Whilst we know the beautiful setting of Looe here in Cornwall has a rich history, exactly how old is this small coastal town?
Archaeological evidence like the Giant’s Hedge and the Stone Circle at Bin Down, suggests that the area around Looe was inhabited as early as 1000 BC!
Hundreds of years later, East Looe was known as a ‘planted borough’, laid out like a grid-like pattern, with houses being constructed with the living quarters upstairs and storage areas below for, boats, tools and fishing tackle, as even today, the low-lying parts of Looe suffer flooding when the tides are high!
Read on below to find out more about this picturesque Cornish town, and why many people believe it to be the hidden gem of Cornwall…
The Development of Looe
Looe became a thriving town due to being one of Cornwall’s largest ports. It exported local tin, arsenic, and granite as well as being well known for its fishing and boat building industries. Records have shown that the town provided 20 ships for the famous siege of Calais in 1347!
The small coastal town continued to expand as the years rolled by, with the textile industry playing a essential part in the towns economics too. Trade and transportation to and from Newfoundland also aided the town’s success…

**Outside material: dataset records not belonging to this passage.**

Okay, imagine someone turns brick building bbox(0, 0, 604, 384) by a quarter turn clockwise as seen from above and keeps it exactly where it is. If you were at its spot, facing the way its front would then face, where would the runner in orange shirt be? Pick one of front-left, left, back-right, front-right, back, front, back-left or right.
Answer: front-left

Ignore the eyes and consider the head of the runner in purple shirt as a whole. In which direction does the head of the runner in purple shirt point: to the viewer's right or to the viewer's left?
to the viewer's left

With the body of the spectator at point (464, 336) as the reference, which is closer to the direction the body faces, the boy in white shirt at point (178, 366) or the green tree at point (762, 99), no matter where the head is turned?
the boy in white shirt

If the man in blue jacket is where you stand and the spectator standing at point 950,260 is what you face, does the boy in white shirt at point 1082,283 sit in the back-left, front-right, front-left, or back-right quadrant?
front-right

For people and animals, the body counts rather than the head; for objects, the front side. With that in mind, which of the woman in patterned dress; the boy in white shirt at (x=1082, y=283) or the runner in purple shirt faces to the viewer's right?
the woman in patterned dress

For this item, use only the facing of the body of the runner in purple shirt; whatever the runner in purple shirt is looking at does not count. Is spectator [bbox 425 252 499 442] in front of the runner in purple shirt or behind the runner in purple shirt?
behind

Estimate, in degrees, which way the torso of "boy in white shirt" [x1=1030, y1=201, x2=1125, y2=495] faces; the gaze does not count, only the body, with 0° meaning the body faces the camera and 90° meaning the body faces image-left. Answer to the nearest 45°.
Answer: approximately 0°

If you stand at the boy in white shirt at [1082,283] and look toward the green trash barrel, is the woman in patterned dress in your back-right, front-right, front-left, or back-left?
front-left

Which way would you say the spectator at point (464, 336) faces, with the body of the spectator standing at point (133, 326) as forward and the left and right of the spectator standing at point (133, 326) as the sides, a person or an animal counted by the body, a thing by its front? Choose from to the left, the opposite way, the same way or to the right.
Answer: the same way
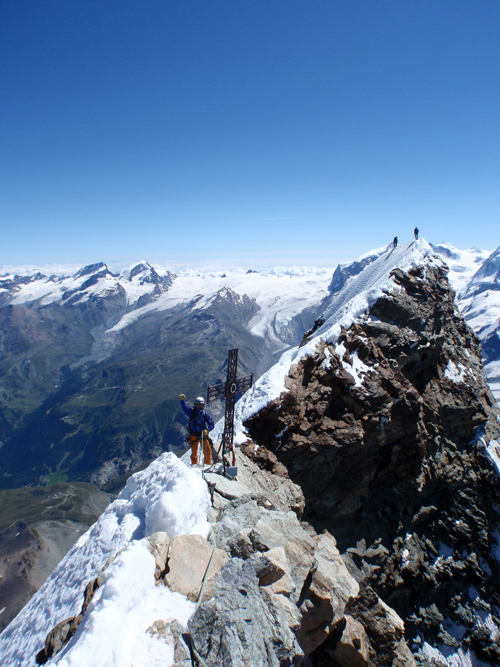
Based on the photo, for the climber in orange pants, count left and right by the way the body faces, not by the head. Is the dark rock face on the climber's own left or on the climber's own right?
on the climber's own left

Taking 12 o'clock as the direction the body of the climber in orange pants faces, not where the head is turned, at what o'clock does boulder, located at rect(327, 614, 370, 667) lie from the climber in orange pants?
The boulder is roughly at 11 o'clock from the climber in orange pants.

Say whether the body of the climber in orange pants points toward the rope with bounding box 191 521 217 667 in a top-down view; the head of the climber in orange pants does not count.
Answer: yes

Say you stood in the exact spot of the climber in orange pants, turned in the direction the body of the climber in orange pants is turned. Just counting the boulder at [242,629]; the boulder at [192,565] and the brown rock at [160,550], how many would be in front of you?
3

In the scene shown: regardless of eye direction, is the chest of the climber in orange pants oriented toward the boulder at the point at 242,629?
yes

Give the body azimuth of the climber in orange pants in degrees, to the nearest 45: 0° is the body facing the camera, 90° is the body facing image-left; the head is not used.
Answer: approximately 0°
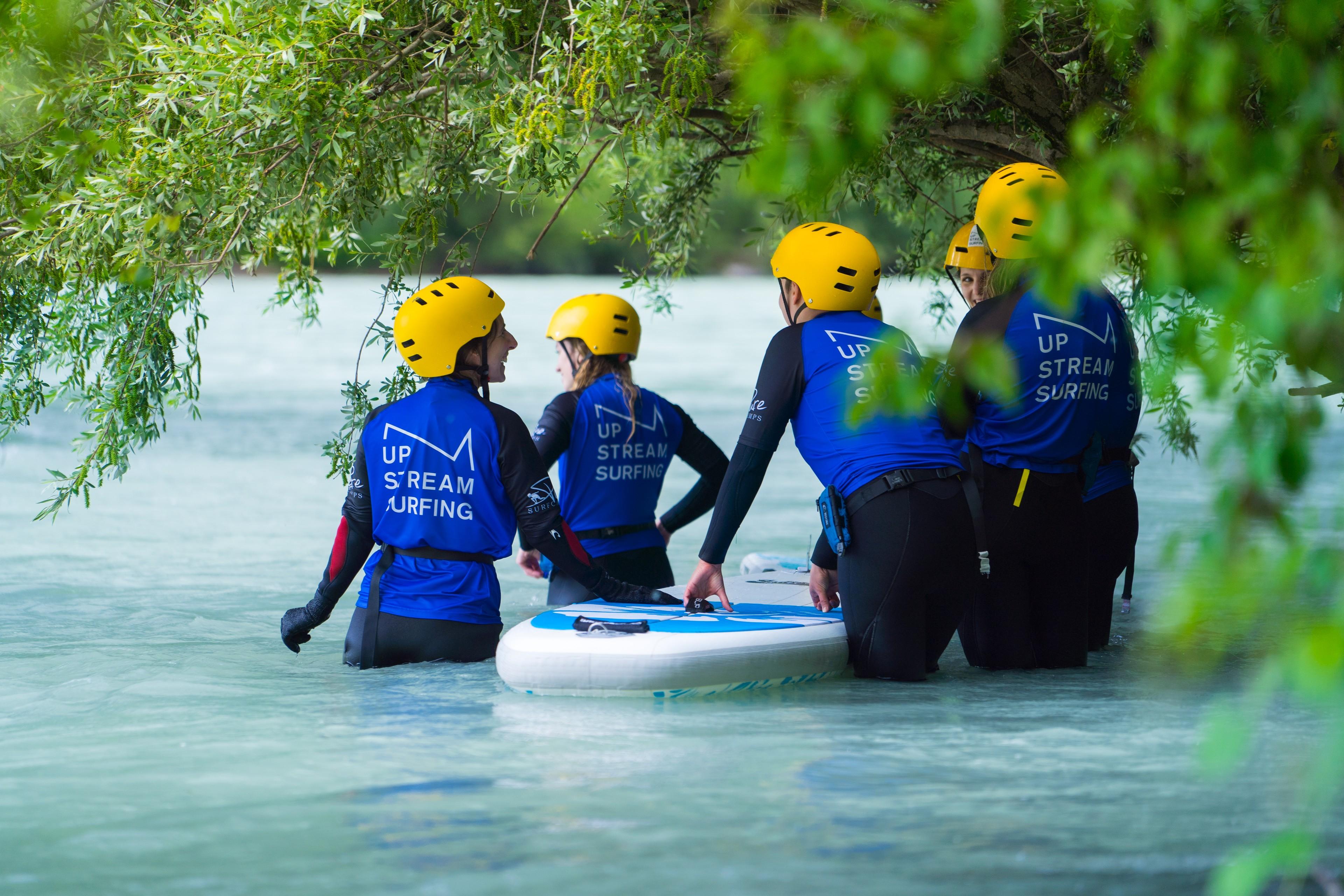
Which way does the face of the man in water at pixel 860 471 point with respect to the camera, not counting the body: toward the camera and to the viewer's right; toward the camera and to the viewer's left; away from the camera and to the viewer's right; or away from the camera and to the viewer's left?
away from the camera and to the viewer's left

However, at the beginning of the 1800’s, Looe’s prosperity started to decline. The war against Napoleon and the blockade of 1808 took its toll on the country, and this prevented Looe’s fishing fleet from reaching their pilchard-fishing ground, which was the main income for the village at the time, ultimately damaging their trade.
Nonetheless, nearly three decades on in 1828, the building of Liskeard, Looe and the Union Canal linking them, along with the development of booming copper mines in the Caradon area from 1837, meant that Looe’s fortunes began to quickly pick up again. The canal was first used to transport lime from Wales for use in Cornish farming, and later to carry copper and granite between the railhead at Liskeard and Looe’s port. In 1860, the canal couldn’t keep up with demand, and it’s main reason for being built was to handle the demands of the shipping trade. Therefore, a railway linking Looe to Moorswater near Liskeard was then built along the towpath of the canal, which was used less and less, until 1910 when the traffic ceased. As the mining boom came to an end in 1879. the railway began to carry passengers, which began bringing tourism into the town.
In 1866, a lifeboat station was established on East Looe beach and in 1878 a new Town Hall was built, now known as the present-day ‘Guildhall’. At this time recommendations were made that the two towns would be merged under the governing body and despite much protest, the Looe Urban District Council was then formed in 1898, to govern the whole of Looe.
In 1411, a wooden bridge was built over Looe river to connect East and West. A fire destroyed the bridge and was replaced by the first stone bridge in 1436, this bridge featured a chapel dedicated to St. Anne in the middle. Whereas the seven-arched bridge which remains today, was built in 1853 to cope with the increasing traffic through Looe.
Sometime before 1144, a monastic order began using Looe Island and built a chapel there. The monks provided a rudimentary lighthouse service using beacons to guide the ships safely into the harbour. Another chapel was then built on the opposite side on a hill, just outside West Looe, however, both are now just ruins. Today, Looe Island is part of Cornwall Wildlife Trust and a marine nature reserve, as the waters around it are teaming with life. The island provides a quiet haven for wildlife, with a variety of habitats, and you can book a boat trip to take you over to the island, where you can enjoy a walking tour as well as the beautiful views across the bay!
With seaside holidays becoming more and more popular in the Victorian age, Looe, with it’s beautiful surroundings and ideal location for both the coast and countryside, started to become recognised as a tourist town. This trend continued throughout the 20th century, with hotels and tourist attractions springing up here there and everywhere! With peaks in fishing and boat building during the First and Second World Wars too, Looe grew and prospered, turning into the pretty, quintessential Cornish town we see today.
Nowadays, Looe is still known as a successful fishing port and tourism destination. Unlike the built up, modernised and jam packed towns such as Plymouth and Newquay, Looe & Polperro with their whitewashed original buildings and houses offering quaint B&B’s, cafes, shops and eateries, add to it’s wonderful charm, making it a glorious place to spend your holidays!